Lockheed Helicopter Funding Shift Reduced by Skeptical Lawmaker

(Bloomberg) -- The chairman of the House Armed Services Committee turned down a Navy request for $158 million to correct flaws with Lockheed Martin Corp.’s new King Stallion helicopter, agreeing to shift only half that amount from other programs.

Representative Adam Smith, a Democrat from Washington state, wrote the Defense Department that he’d approve the remaining $79 million only after the Marines and the Pentagon’s test office provide a report about what progress is being made to solve the heavy lift helicopter’s most serious technical problem -- the ingestion of exhaust gas back into one of the helicopter’s three engines.

Under congressional procedures, any of the four defense committees can block or modify a “reprogramming” request.

The Navy said earlier this year that “this critical additional $158M funding will enable the test program to support” Marine Corps “preparations and operational deployment in 2023-2024.” The reprogramming request sent to Congress said that without the extra money “the program will incur significant delays.”

Greg Kuntz, a spokesman for the Naval Air Systems Command, said the $31 billion helicopter program, designated CH-53K, will miss a December target for the Navy declaring that it has an initial combat capability.

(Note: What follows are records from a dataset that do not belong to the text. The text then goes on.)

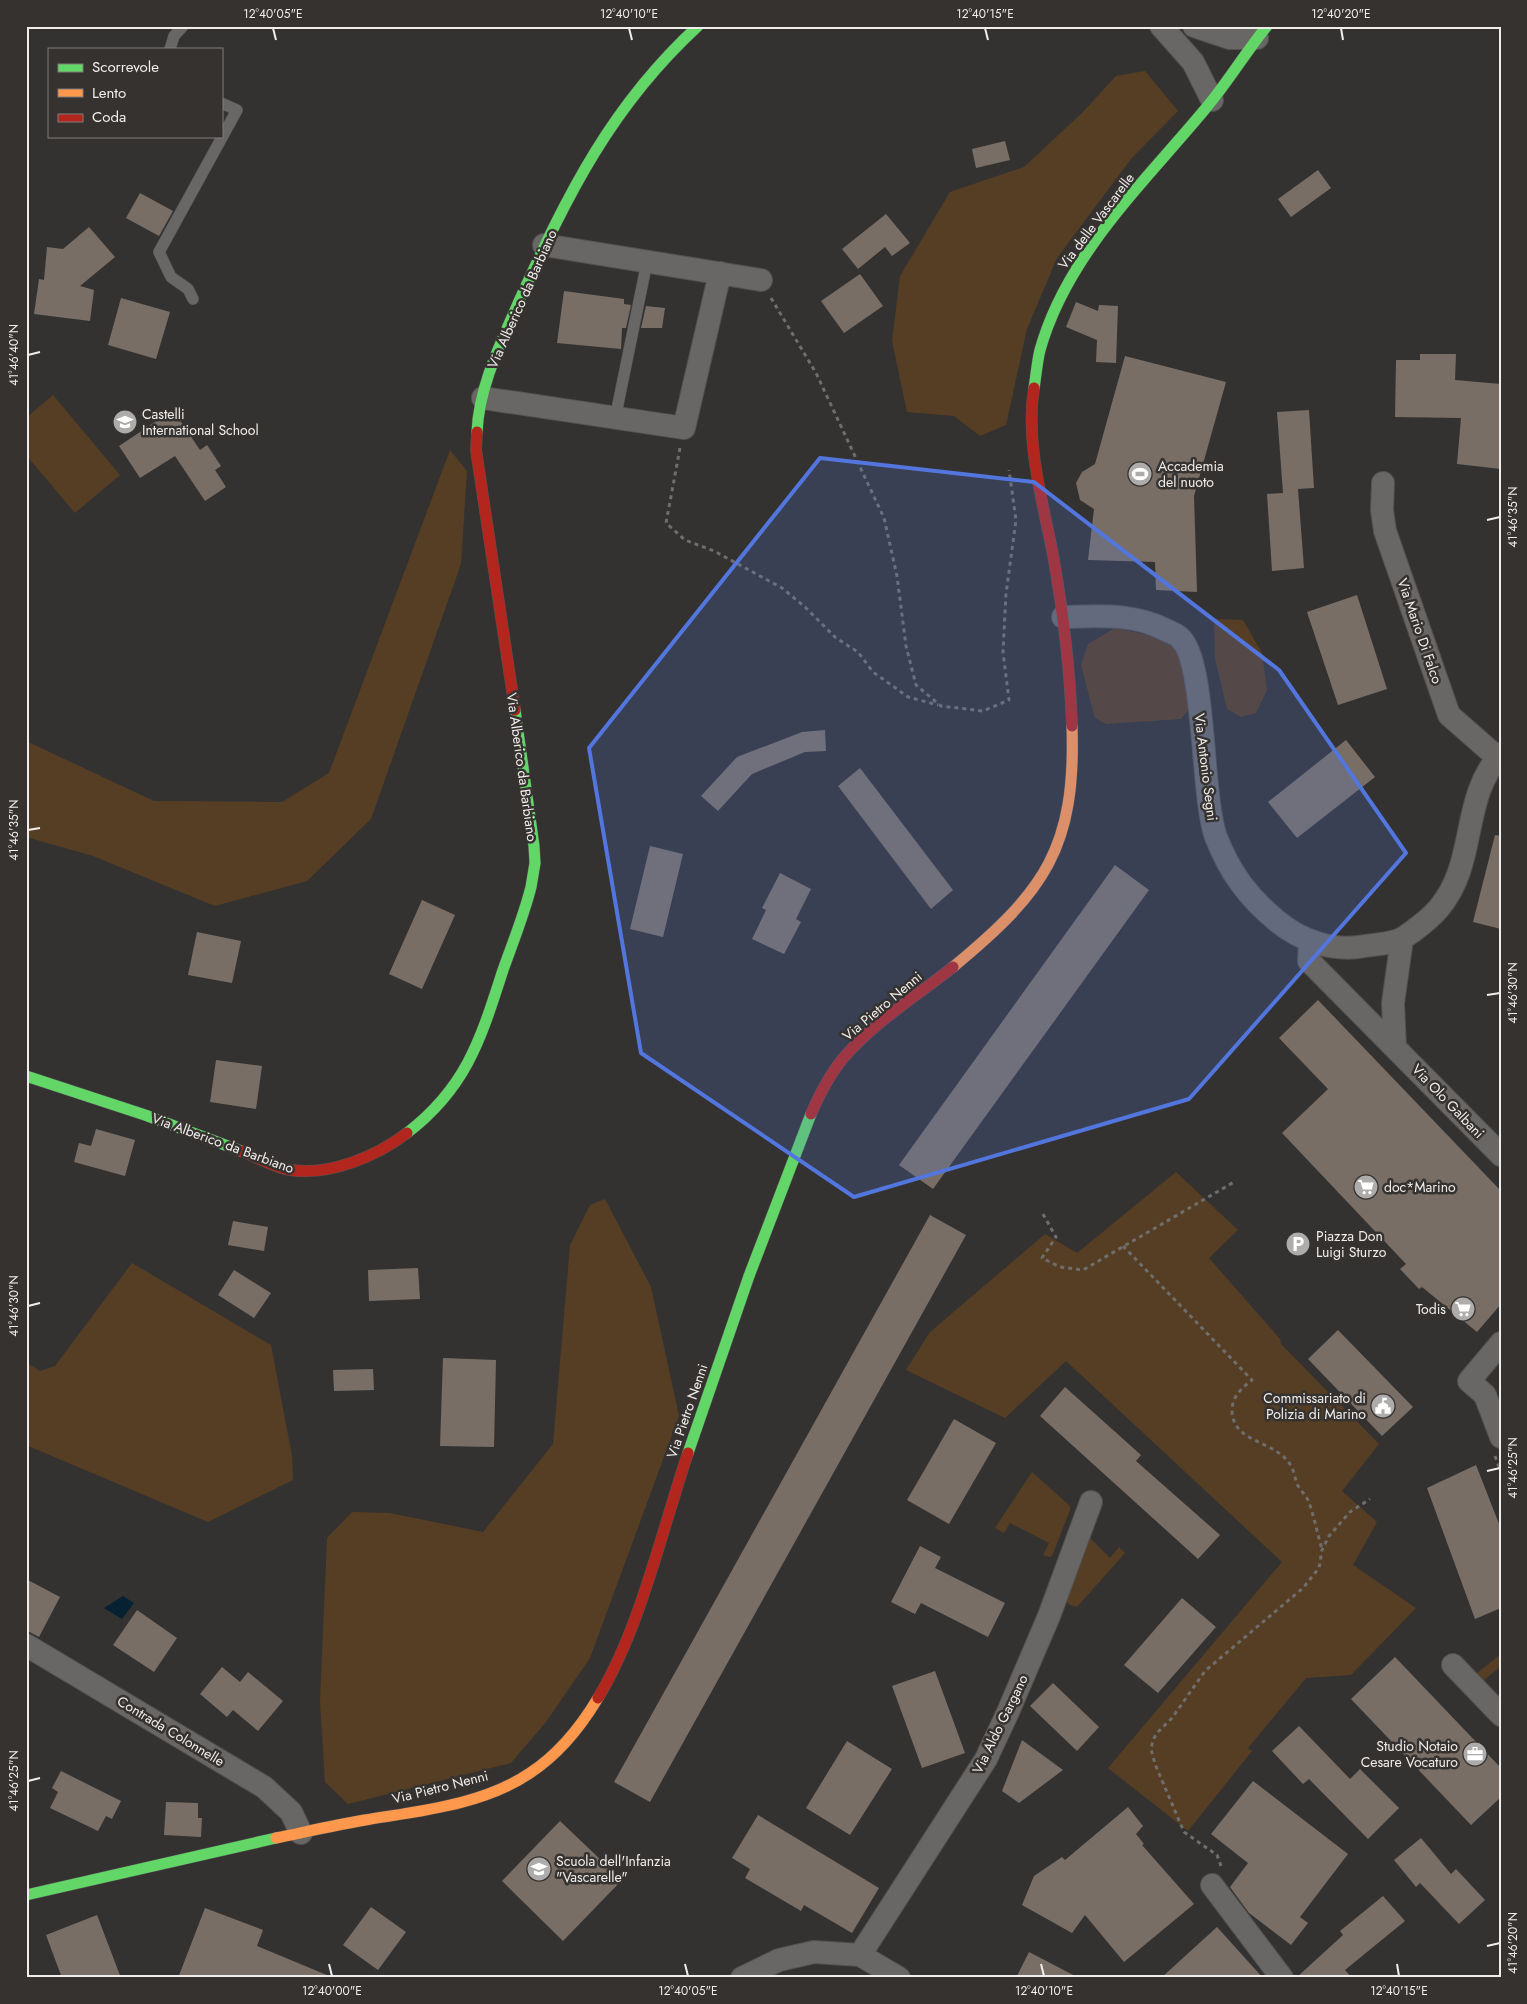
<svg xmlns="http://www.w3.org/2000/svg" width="1527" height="2004" font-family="Jost,sans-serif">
  <rect width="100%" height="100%" fill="#343231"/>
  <path fill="#563e24" d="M1145,71L1178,111L1131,159L1057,258L1027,329L1006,425L980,436L954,416L907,412L892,341L900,276L950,192L1024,167L1082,113L1116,76Z
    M53,395L120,475L75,513L26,455V418Z
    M450,450L467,471L461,564L371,819L307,881L215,906L93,856L26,837V741L154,801L282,802L329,773Z
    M1214,619L1243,620L1262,653L1267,690L1256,713L1241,717L1227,709L1215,658Z
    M1115,628L1166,639L1179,651L1191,707L1181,719L1106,724L1095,718L1081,665L1088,644Z
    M1176,1172L1238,1230L1209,1258L1280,1339L1281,1344L1379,1444L1342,1491L1377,1522L1353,1565L1416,1608L1351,1675L1306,1678L1248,1748L1252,1751L1188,1831L1108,1768L1282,1562L1066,1361L1005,1418L906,1370L930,1332L1045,1234L1077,1253Z
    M605,1199L651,1287L679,1416L590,1658L546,1722L511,1763L348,1804L325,1782L320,1702L327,1538L352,1512L390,1513L483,1532L553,1444L570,1245L590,1205Z
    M132,1263L271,1345L292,1456L293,1480L208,1522L26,1445V1362L40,1371L55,1366Z
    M1032,1472L1070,1506V1510L1052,1556L1049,1557L1043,1555L1049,1543L1010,1523L1004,1533L995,1528Z
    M1090,1538L1110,1558L1119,1547L1125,1553L1077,1607L1070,1605L1066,1601V1598Z
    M1501,1654V1666L1484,1680L1477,1673Z"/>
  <path fill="#062131" d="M123,1596L134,1603L122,1619L104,1608Z"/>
  <path fill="#786e65" d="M1005,141L1010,160L976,168L972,149Z
    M1318,170L1331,188L1291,217L1278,199Z
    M140,193L173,211L159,236L126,218Z
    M886,214L910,243L892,256L885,247L858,269L842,249Z
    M89,227L115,257L80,286L94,290L90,321L34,314L39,279L44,280L47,247L63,249Z
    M860,274L883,306L844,333L821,301Z
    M564,291L624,299V304L631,305L626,328H622L621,349L557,343Z
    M121,298L170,312L156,359L108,345Z
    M1076,302L1098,311L1099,305L1118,306L1116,363L1096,362L1097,340L1066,327Z
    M646,306L665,308L662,328H641Z
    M1420,354H1456L1455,380L1501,384V469L1457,464L1461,418L1395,417L1396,360H1420Z
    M1125,356L1226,382L1194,496L1197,592L1156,590L1155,562L1088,560L1094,509L1080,500L1076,483L1082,472L1095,464Z
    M173,410L200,450L207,445L221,466L215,470L226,487L205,501L175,456L140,478L119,446Z
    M1309,410L1314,488L1298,489L1304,568L1272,571L1267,494L1283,493L1277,412Z
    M1357,595L1387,689L1338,705L1307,612Z
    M825,730L826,751L805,752L752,774L718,811L701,796L737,757L802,732Z
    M1346,740L1375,777L1297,838L1268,802Z
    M860,768L953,890L931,909L838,786Z
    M1495,835L1501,836V929L1473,922Z
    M650,846L683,854L663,937L630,929Z
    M1115,865L1149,890L933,1189L899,1165Z
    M780,873L811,889L796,919L801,922L784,954L752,939L766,910L762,908Z
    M422,900L455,915L422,989L389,974Z
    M197,932L241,941L232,983L188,975Z
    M1318,1000L1501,1191V1304L1477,1332L1422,1287L1419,1289L1400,1269L1406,1264L1282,1133L1328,1089L1279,1038Z
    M216,1060L262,1066L256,1109L210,1102Z
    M96,1129L135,1140L125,1176L74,1162L79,1143L91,1146Z
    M930,1215L966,1235L650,1802L614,1782Z
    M233,1221L268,1227L264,1251L228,1245Z
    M418,1268L420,1299L369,1301L368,1270Z
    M234,1270L271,1293L254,1318L218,1295Z
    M1338,1330L1413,1407L1382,1436L1308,1359Z
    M443,1358L496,1360L494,1447L440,1446Z
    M373,1369L374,1390L334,1391L333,1370Z
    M1065,1387L1141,1455L1136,1461L1220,1535L1198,1559L1040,1416Z
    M954,1419L996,1443L949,1524L907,1500Z
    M1476,1465L1501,1529V1608L1475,1619L1427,1488Z
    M920,1546L941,1557L935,1568L1005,1603L988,1637L921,1603L915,1614L891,1602Z
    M26,1579L60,1597L39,1637L26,1630Z
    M1182,1598L1216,1627L1158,1693L1124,1665Z
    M137,1610L177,1638L154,1672L113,1645Z
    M1395,1657L1501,1768V1797L1471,1825L1351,1699Z
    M222,1667L240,1682L248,1672L283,1701L258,1731L233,1710L227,1717L200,1694Z
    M935,1671L965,1753L922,1768L892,1686Z
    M1053,1683L1099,1727L1077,1751L1030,1706Z
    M1299,1726L1350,1779L1360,1769L1399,1808L1368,1839L1309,1779L1303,1784L1272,1751Z
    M1022,1740L1063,1770L1019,1803L1002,1791Z
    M847,1741L892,1769L850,1835L806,1808Z
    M61,1771L121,1801L112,1819L106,1816L98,1831L50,1808L58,1792L52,1788Z
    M1253,1781L1348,1854L1300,1917L1308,1923L1291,1945L1249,1913L1230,1887L1248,1863L1211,1834Z
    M166,1802L198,1803V1818H202L201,1837L164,1835Z
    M1128,1807L1143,1826L1136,1834L1144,1844L1142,1845L1194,1904L1124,1962L1085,1915L1072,1933L1022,1905L1034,1876L1062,1857L1065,1860Z
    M758,1815L879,1888L852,1933L804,1905L801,1911L745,1878L750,1869L732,1858Z
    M560,1821L622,1880L563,1941L502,1881Z
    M1421,1838L1451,1874L1456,1869L1485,1900L1459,1924L1420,1883L1416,1887L1394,1860Z
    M1383,1896L1405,1921L1345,1970L1352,1978H1296L1343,1935L1340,1931Z
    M371,1907L406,1932L378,1970L343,1945Z
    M205,1908L263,1930L257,1946L334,1978H178Z
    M97,1915L121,1978H62L46,1935Z
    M1217,1927L1263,1978H1161Z
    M1029,1952L1079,1978H1016Z"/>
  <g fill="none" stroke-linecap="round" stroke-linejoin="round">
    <defs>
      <path id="lane" d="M170,49L174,36L183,26
        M193,299L188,289L171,277L159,252L237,110L221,103
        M615,419L647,262"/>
      <path id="street" d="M1161,26L1193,62L1212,100
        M1194,26L1230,38H1257
        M544,245L761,280
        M483,398L684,428L720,273
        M1383,483L1382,510L1385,531L1449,715L1498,758
        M1063,617C1099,616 1133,613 1166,630C1171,633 1177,634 1180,638C1206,660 1201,797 1216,837C1230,873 1248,897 1277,921C1301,941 1333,952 1365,946C1376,944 1393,944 1403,938C1414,931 1431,918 1439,908C1478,862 1460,798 1501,754
        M1310,942L1309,961L1501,1155
        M1395,1047L1393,1003L1402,939
        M1501,1343L1469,1381L1485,1395L1501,1437
        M26,1645L264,1787L291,1812L301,1833
        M1453,1665L1501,1715
        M1212,1885L1282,1978
        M860,1955L986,1759L1008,1712L1049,1616L1091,1502
        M742,1978L779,1960L814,1952L860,1955L899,1978"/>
      <path id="fast" d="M1034,388C1036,376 1037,362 1040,350C1067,254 1144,183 1206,108C1228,82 1245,53 1267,26
        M477,432C479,385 502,341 520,299C568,194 611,106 698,26
        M26,1076L145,1115L241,1151
        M407,1133C467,1087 481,1038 503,970C513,942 524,915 531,887L535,863L534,846L515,710
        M688,1453L749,1276L811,1114
        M26,1895L276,1838"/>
      <path id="slow" d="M953,967C1045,891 1076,848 1072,726
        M276,1838C305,1832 335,1825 365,1820C419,1811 483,1805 530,1773C559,1754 580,1728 598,1698"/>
      <path id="jam" d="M1034,388C1025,442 1043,502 1053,555C1063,611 1070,668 1072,726
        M477,432L476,450L515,710
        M811,1114C820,1093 831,1072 846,1055C876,1021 918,995 953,967
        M241,1151C257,1157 275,1168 291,1170C330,1176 377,1156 407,1133
        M598,1698C640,1629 662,1530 688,1453"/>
    </defs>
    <use href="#lane" stroke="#525150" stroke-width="12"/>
    <use href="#street" stroke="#525150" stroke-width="24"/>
    <use href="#fast" stroke="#525150" stroke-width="12"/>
    <use href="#slow" stroke="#525150" stroke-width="12"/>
    <use href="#jam" stroke="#525150" stroke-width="12"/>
    <path stroke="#6f6e6c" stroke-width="3" stroke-dasharray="4 4" stroke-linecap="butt" d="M771,298L816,373L884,518L897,576L906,646L916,685L941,706L983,711L1009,700L1003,652L1006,594L1016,520L1009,470
      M680,448L666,523L685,540L714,551L782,588L805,607L836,638L858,652L873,672L908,697L938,705
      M1043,1214L1056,1237L1042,1258L1060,1267L1083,1270L1234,1182
      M1123,1246L1252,1380C1242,1388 1232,1396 1232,1411C1233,1444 1277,1440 1291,1466C1294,1471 1295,1478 1297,1484C1300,1490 1305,1494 1308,1500C1314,1515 1317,1533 1322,1549
      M1495,1456L1501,1472
      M1221,1866L1217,1855L1184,1832L1155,1764L1151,1749L1153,1740L1157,1733L1172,1718L1205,1671L1303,1588L1319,1568L1322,1550L1329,1536L1350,1512L1370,1499"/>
    <use href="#lane" stroke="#686766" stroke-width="11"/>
    <use href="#street" stroke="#686766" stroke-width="22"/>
    <use href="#fast" stroke="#63d668" stroke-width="11"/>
    <use href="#slow" stroke="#ff974d" stroke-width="11"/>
    <use href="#jam" stroke="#b3261e" stroke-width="11"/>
  </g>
  <path fill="#5276dd" fill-opacity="0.2" stroke="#5276dd" stroke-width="4" stroke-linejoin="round" d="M820,458L1034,482L1279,670L1406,853L1189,1099L854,1197L641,1053L589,748Z"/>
  <path fill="none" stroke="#f0eeec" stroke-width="2" d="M273,28L276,40M629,28L632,40M985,28L988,40M1341,28L1343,40M28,355L40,352M1487,520L1500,517M28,830L40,828M1487,995L1500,993M28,1306L40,1303M1487,1471L1500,1468M28,1781L40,1778M1487,1946L1500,1943M329,1964L332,1976M685,1964L688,1976M1041,1964L1044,1976M1397,1964L1399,1976"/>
  <defs>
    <symbol id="school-disc" viewBox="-11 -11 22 22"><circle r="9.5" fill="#aeacab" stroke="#353230"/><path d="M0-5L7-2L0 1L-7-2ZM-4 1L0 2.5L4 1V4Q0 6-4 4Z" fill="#fff"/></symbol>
    <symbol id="stadium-disc" viewBox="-11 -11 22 22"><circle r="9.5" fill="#aeacab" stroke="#353230"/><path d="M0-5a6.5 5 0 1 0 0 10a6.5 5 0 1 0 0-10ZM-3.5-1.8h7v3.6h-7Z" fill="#fff"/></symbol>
    <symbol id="supermarket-disc" viewBox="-11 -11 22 22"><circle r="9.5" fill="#aeacab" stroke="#353230"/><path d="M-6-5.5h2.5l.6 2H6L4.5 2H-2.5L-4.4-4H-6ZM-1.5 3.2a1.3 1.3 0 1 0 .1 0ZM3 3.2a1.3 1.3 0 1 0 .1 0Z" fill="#fff"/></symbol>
    <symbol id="parking-disc" viewBox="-11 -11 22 22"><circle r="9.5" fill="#aeacab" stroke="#353230"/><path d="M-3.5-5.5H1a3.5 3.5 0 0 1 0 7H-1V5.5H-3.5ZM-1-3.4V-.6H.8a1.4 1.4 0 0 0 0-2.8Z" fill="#fff"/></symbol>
    <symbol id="civic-disc" viewBox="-11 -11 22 22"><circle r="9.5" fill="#aeacab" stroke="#353230"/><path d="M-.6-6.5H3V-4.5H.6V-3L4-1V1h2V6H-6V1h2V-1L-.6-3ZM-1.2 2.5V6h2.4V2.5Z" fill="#fff"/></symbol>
    <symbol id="office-disc" viewBox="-11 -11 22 22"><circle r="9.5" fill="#aeacab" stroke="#353230"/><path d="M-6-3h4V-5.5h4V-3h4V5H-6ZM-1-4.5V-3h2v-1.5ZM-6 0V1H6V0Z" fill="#fff"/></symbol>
  </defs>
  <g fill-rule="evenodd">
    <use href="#school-disc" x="111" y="408" width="28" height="28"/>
    <use href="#stadium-disc" x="1126" y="460" width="28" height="28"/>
    <use href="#supermarket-disc" x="1352" y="1173" width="28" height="28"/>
    <use href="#parking-disc" x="1284" y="1230" width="28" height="28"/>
    <use href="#supermarket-disc" x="1449" y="1295" width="28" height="28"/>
    <use href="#civic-disc" x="1369" y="1392" width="28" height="28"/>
    <use href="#office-disc" x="1461" y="1740" width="28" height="28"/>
    <use href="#school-disc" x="525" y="1855" width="28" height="28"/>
  </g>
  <g text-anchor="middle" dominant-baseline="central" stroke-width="5" stroke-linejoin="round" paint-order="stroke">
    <g font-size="14" fill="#f0eeec" stroke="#353230">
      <text transform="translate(1096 221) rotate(-53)">Via delle Vascarelle</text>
      <text transform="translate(522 299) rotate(-66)">Via Alberico da Barbiano</text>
      <text transform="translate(1420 631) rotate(71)">Via Mario Di Falco</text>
      <text transform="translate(522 767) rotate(82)">Via Alberico da Barbiano</text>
      <text transform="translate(1206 767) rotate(83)">Via Antonio Segni</text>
      <text transform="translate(882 1006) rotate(-40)">Via Pietro Nenni</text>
      <text transform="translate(1448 1101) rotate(46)">Via Olo Galbani</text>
      <text transform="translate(223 1143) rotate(20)">Via Alberico da Barbiano</text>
      <text transform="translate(687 1411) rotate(-71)">Via Pietro Nenni</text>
      <text transform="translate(1000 1724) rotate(-64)">Via Aldo Gargano</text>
      <text transform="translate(171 1731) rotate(31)">Contrada Colonnelle</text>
      <text transform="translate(440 1787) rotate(-14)">Via Pietro Nenni</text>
    </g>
    <g font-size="14" fill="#f0eeec" stroke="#353230" text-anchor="start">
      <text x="142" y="414">Castelli<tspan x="142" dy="16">International School</tspan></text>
      <text x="1158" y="466">Accademia<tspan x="1158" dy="16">del nuoto</tspan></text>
      <text x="1384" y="1187">doc*Marino</text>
      <text x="1316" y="1236">Piazza Don<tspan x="1316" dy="16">Luigi Sturzo</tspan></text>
      <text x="1446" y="1309" text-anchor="end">Todis</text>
      <text x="1366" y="1398" text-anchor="end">Commissariato di<tspan x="1366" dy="16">Polizia di Marino</tspan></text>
      <text x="1458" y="1746" text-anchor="end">Studio Notaio<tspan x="1458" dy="16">Cesare Vocaturo</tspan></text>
      <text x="556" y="1861">Scuola dell'Infanzia<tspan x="556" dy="16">"Vascarelle"</tspan></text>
    </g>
  </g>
  <rect width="1527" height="2004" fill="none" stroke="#353230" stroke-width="55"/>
  <rect x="48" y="48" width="175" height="90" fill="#353230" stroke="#807d7b"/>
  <rect x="58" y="64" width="25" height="8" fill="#63d668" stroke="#807d7b"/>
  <text x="92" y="72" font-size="15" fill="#f0eeec">Scorrevole</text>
  <rect x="58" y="89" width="25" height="8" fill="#ff974d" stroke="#807d7b"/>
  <text x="92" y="98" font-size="15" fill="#f0eeec">Lento</text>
  <rect x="58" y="114" width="25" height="8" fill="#b3261e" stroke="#807d7b"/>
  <text x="92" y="122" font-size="15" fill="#f0eeec">Coda</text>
  <rect x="28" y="28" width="1472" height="1948" fill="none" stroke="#f0eeec" stroke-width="2"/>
  <g font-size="12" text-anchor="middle" fill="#f0eeec">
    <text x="273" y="18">12°40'05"E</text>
    <text x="629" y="18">12°40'10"E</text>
    <text x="985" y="18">12°40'15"E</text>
    <text x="1341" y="18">12°40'20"E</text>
    <text transform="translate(14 355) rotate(-90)" y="4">41°46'40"N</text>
    <text transform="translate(1513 517) rotate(-90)" y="4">41°46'35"N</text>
    <text transform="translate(14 830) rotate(-90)" y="4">41°46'35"N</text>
    <text transform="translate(1513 993) rotate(-90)" y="4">41°46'30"N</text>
    <text transform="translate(14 1306) rotate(-90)" y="4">41°46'30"N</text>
    <text transform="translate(1513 1468) rotate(-90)" y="4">41°46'25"N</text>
    <text transform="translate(14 1781) rotate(-90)" y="4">41°46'25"N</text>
    <text transform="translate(1513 1943) rotate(-90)" y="4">41°46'20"N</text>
    <text x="332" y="1995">12°40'00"E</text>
    <text x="688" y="1995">12°40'05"E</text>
    <text x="1044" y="1995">12°40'10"E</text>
    <text x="1399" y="1995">12°40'15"E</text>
  </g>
</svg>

A new date “has not been finalized and is pending the final decision” on the funding shift, he said. That date will be at least 19 months after December, according to the Navy.

Bill Falk, the King Stallion program manager for Lockheed’s Sikorsky aircraft unit, said in an email that “we are pleased Congress recently approved reprogramming funds” as “this demonstrates the confidence the legislative branch and Marines have in the CH-53K program and recognizes the crucial role this all-new heavy lift helicopter will play.”

He offered no comment on the decision to cut the request by half.